*** Opening DATA EXTRACTS ***

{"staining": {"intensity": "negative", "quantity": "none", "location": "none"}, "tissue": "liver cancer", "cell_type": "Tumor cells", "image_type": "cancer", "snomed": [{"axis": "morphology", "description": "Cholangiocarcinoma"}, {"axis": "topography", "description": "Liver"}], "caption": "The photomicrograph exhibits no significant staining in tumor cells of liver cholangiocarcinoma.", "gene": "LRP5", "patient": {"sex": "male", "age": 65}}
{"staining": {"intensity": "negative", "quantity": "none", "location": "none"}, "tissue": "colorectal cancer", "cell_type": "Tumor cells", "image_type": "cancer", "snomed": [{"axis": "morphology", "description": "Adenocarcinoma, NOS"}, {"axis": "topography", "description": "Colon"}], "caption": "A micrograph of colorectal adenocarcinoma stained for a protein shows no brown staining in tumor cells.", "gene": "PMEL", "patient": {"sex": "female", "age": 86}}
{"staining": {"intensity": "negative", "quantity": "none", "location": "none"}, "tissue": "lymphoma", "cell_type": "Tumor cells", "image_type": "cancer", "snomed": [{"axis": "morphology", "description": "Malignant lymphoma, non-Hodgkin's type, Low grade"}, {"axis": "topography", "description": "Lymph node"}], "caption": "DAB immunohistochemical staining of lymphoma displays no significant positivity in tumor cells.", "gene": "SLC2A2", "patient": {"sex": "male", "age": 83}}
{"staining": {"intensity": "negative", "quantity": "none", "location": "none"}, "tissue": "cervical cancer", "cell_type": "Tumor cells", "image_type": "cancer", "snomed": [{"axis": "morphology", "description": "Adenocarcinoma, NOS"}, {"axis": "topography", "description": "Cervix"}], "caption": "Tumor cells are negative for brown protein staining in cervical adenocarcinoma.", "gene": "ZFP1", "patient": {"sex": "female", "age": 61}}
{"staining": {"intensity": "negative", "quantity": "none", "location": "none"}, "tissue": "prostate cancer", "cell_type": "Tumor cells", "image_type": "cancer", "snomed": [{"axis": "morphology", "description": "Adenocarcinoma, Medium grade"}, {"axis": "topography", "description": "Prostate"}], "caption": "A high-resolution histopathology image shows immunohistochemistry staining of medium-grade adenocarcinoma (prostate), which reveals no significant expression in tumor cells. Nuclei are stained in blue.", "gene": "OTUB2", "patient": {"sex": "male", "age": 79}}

*** Closing DATA EXTRACTS ***

PROBLEM DESCRIPTION:
Using the exact wording, repeat all the entries.

SOLUTION TO THE EXERCISE:
{"staining": {"intensity": "negative", "quantity": "none", "location": "none"}, "tissue": "liver cancer", "cell_type": "Tumor cells", "image_type": "cancer", "snomed": [{"axis": "morphology", "description": "Cholangiocarcinoma"}, {"axis": "topography", "description": "Liver"}], "caption": "The photomicrograph exhibits no significant staining in tumor cells of liver cholangiocarcinoma.", "gene": "LRP5", "patient": {"sex": "male", "age": 65}}
{"staining": {"intensity": "negative", "quantity": "none", "location": "none"}, "tissue": "colorectal cancer", "cell_type": "Tumor cells", "image_type": "cancer", "snomed": [{"axis": "morphology", "description": "Adenocarcinoma, NOS"}, {"axis": "topography", "description": "Colon"}], "caption": "A micrograph of colorectal adenocarcinoma stained for a protein shows no brown staining in tumor cells.", "gene": "PMEL", "patient": {"sex": "female", "age": 86}}
{"staining": {"intensity": "negative", "quantity": "none", "location": "none"}, "tissue": "lymphoma", "cell_type": "Tumor cells", "image_type": "cancer", "snomed": [{"axis": "morphology", "description": "Malignant lymphoma, non-Hodgkin's type, Low grade"}, {"axis": "topography", "description": "Lymph node"}], "caption": "DAB immunohistochemical staining of lymphoma displays no significant positivity in tumor cells.", "gene": "SLC2A2", "patient": {"sex": "male", "age": 83}}
{"staining": {"intensity": "negative", "quantity": "none", "location": "none"}, "tissue": "cervical cancer", "cell_type": "Tumor cells", "image_type": "cancer", "snomed": [{"axis": "morphology", "description": "Adenocarcinoma, NOS"}, {"axis": "topography", "description": "Cervix"}], "caption": "Tumor cells are negative for brown protein staining in cervical adenocarcinoma.", "gene": "ZFP1", "patient": {"sex": "female", "age": 61}}
{"staining": {"intensity": "negative", "quantity": "none", "location": "none"}, "tissue": "prostate cancer", "cell_type": "Tumor cells", "image_type": "cancer", "snomed": [{"axis": "morphology", "description": "Adenocarcinoma, Medium grade"}, {"axis": "topography", "description": "Prostate"}], "caption": "A high-resolution histopathology image shows immunohistochemistry staining of medium-grade adenocarcinoma (prostate), which reveals no significant expression in tumor cells. Nuclei are stained in blue.", "gene": "OTUB2", "patient": {"sex": "male", "age": 79}}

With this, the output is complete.